From another, just as important perspective, G-d is talked about as being righteous. (Nehemiah 9:8b “And you have fulfilled Your promise, for You are righteous.”) There is no way that we can call Him our saviour without Him being righteous. There’s no way we could trust Him to be a holy G-d if He wasn’t righteous.

He stands for justice - He is our Judge - He must be righteous.
He was punished even though he was innocent - They couldn’t find fault with Him (Mark 14:55) - He must be righteous.
He was filled with purpose and was following a Divine Plan - He must be righteous.
He is sincere in His love for people - He came to redeem sinners - He must be righteous.

I don’t know. There is so much more to say and discover and go through, but this blog will get insanely long if I keep going. Keep the interest up by googling “Righteousness” yourself! It shows many verses and perspectives. Wiki, as usual, has probably the best grip on explanations; Job is my next stop.

Wednesday, January 14, 2009

Q: What is your favorite Bible verse about worship and why?

As I started to think about that question that I will have to answer in front of people (gulp) in about 7 hours (double gulp), my first thought was the verse in Revelation 4:8 which says:

"And the four living creatures, each one of them having six wings, are full of eyes around and within; and day and night they do not cease to say, 'HOLY, HOLY, HOLY is THE LORD GOD, THE ALMIGHTY, WHO WAS AND IS AND WHO IS TO COME.'"

No jokes, that last part, in my Bible at least, is all in cap lock. Perhaps because it is important and therefore, needs to stand out a little more. Or perhaps, and this is just an idea of mine, these creatures are so big and so incredible that what they say can only be written in larger letters because their voices are booming across the heavens, and to make it smaller wouldn't accurately portray what is happening. Maybe both reasons are relevant.

But the part of this verse that has always stood out to me concentrates on the part that goes: "and day and night they do not cease to say..." They do not cease.
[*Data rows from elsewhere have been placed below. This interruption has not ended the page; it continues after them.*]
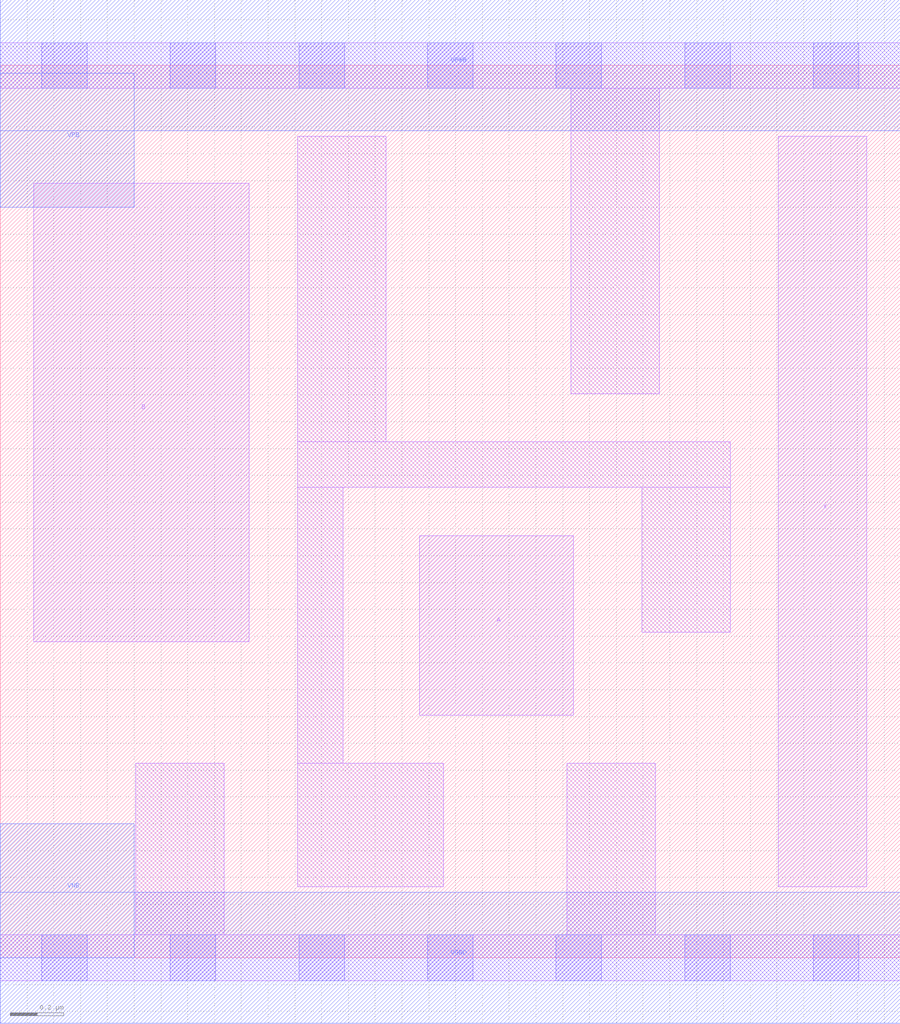
<source format=lef>
# Copyright 2020 The SkyWater PDK Authors
#
# Licensed under the Apache License, Version 2.0 (the "License");
# you may not use this file except in compliance with the License.
# You may obtain a copy of the License at
#
#     https://www.apache.org/licenses/LICENSE-2.0
#
# Unless required by applicable law or agreed to in writing, software
# distributed under the License is distributed on an "AS IS" BASIS,
# WITHOUT WARRANTIES OR CONDITIONS OF ANY KIND, either express or implied.
# See the License for the specific language governing permissions and
# limitations under the License.
#
# SPDX-License-Identifier: Apache-2.0

VERSION 5.5 ;
NAMESCASESENSITIVE ON ;
BUSBITCHARS "[]" ;
DIVIDERCHAR "/" ;
MACRO sky130_fd_sc_lp__or2_lp2
  CLASS CORE ;
  SOURCE USER ;
  ORIGIN  0.000000  0.000000 ;
  SIZE  3.360000 BY  3.330000 ;
  SYMMETRY X Y R90 ;
  SITE unit ;
  PIN A
    ANTENNAGATEAREA  0.376000 ;
    DIRECTION INPUT ;
    USE SIGNAL ;
    PORT
      LAYER li1 ;
        RECT 1.565000 0.905000 2.140000 1.575000 ;
    END
  END A
  PIN B
    ANTENNAGATEAREA  0.376000 ;
    DIRECTION INPUT ;
    USE SIGNAL ;
    PORT
      LAYER li1 ;
        RECT 0.125000 1.180000 0.930000 2.890000 ;
    END
  END B
  PIN X
    ANTENNADIFFAREA  0.404700 ;
    DIRECTION OUTPUT ;
    USE SIGNAL ;
    PORT
      LAYER li1 ;
        RECT 2.905000 0.265000 3.235000 3.065000 ;
    END
  END X
  PIN VGND
    DIRECTION INOUT ;
    USE GROUND ;
    PORT
      LAYER met1 ;
        RECT 0.000000 -0.245000 3.360000 0.245000 ;
    END
  END VGND
  PIN VNB
    DIRECTION INOUT ;
    USE GROUND ;
    PORT
      LAYER met1 ;
        RECT 0.000000 0.000000 0.500000 0.500000 ;
    END
  END VNB
  PIN VPB
    DIRECTION INOUT ;
    USE POWER ;
    PORT
      LAYER met1 ;
        RECT 0.000000 2.800000 0.500000 3.300000 ;
    END
  END VPB
  PIN VPWR
    DIRECTION INOUT ;
    USE POWER ;
    PORT
      LAYER met1 ;
        RECT 0.000000 3.085000 3.360000 3.575000 ;
    END
  END VPWR
  OBS
    LAYER li1 ;
      RECT 0.000000 -0.085000 3.360000 0.085000 ;
      RECT 0.000000  3.245000 3.360000 3.415000 ;
      RECT 0.505000  0.085000 0.835000 0.725000 ;
      RECT 1.110000  0.265000 1.655000 0.725000 ;
      RECT 1.110000  0.725000 1.280000 1.755000 ;
      RECT 1.110000  1.755000 2.725000 1.925000 ;
      RECT 1.110000  1.925000 1.440000 3.065000 ;
      RECT 2.115000  0.085000 2.445000 0.725000 ;
      RECT 2.130000  2.105000 2.460000 3.245000 ;
      RECT 2.395000  1.215000 2.725000 1.755000 ;
    LAYER mcon ;
      RECT 0.155000 -0.085000 0.325000 0.085000 ;
      RECT 0.155000  3.245000 0.325000 3.415000 ;
      RECT 0.635000 -0.085000 0.805000 0.085000 ;
      RECT 0.635000  3.245000 0.805000 3.415000 ;
      RECT 1.115000 -0.085000 1.285000 0.085000 ;
      RECT 1.115000  3.245000 1.285000 3.415000 ;
      RECT 1.595000 -0.085000 1.765000 0.085000 ;
      RECT 1.595000  3.245000 1.765000 3.415000 ;
      RECT 2.075000 -0.085000 2.245000 0.085000 ;
      RECT 2.075000  3.245000 2.245000 3.415000 ;
      RECT 2.555000 -0.085000 2.725000 0.085000 ;
      RECT 2.555000  3.245000 2.725000 3.415000 ;
      RECT 3.035000 -0.085000 3.205000 0.085000 ;
      RECT 3.035000  3.245000 3.205000 3.415000 ;
  END
END sky130_fd_sc_lp__or2_lp2

</source>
As in, never ever forever. That means right now, while you're reading this on the computer, when you're on the bus going to that place you don't like, at 3am when you're asleep ((...well, when you probably should be asleep...)). When you're buying that cheeseburger for that homeless guy or when you're looking at stuff on the internet that you know you shouldn't. Before the throne of G-D, four weird and amazing creatures who can only be describe in similes that compare them with animals, with eyes that see everything around them and inside them are BOOMING; "HOLY, HOLY, HOLY IS THE LORD GOD, THE ALMIGHTY, WHO WAS AND WHO IS AND WHO IS TO COME."

Reading or hearing this can only make me think about the eternity that we're currently living in. And how G-d can see all of it spanning out, though it has no end, and no beginning for Him who created us. Actually, in all honesty, even that's too much for me to think about in detail. On a smaller scale I like to think about how there are always people praying, every minute across planet Earth. Because I know there are houses designed for 24/7 prayer in certain places (( for more info)) I can be assured of this. Besides that, it is always daytime at some place on the planet, meaning the chances are higher for someone, somewhere to be praying, even while I'm sleeping. That thought alone is incredibly encouraging!! But then, when we read this verse in Revelation, and others like it that allude to the same thought, not only is there always someone communing with G-d somewhere on Earth, but there are creatures in Heaven who are also going at it with all their strange beings. There's the connection, "on Earth as it is in Heaven."

This piece of scripture speaks to me about worship because I believe that G-d is worthy of worship at all times, by everything. The most awesome worship is when everyone and everything is united and focused.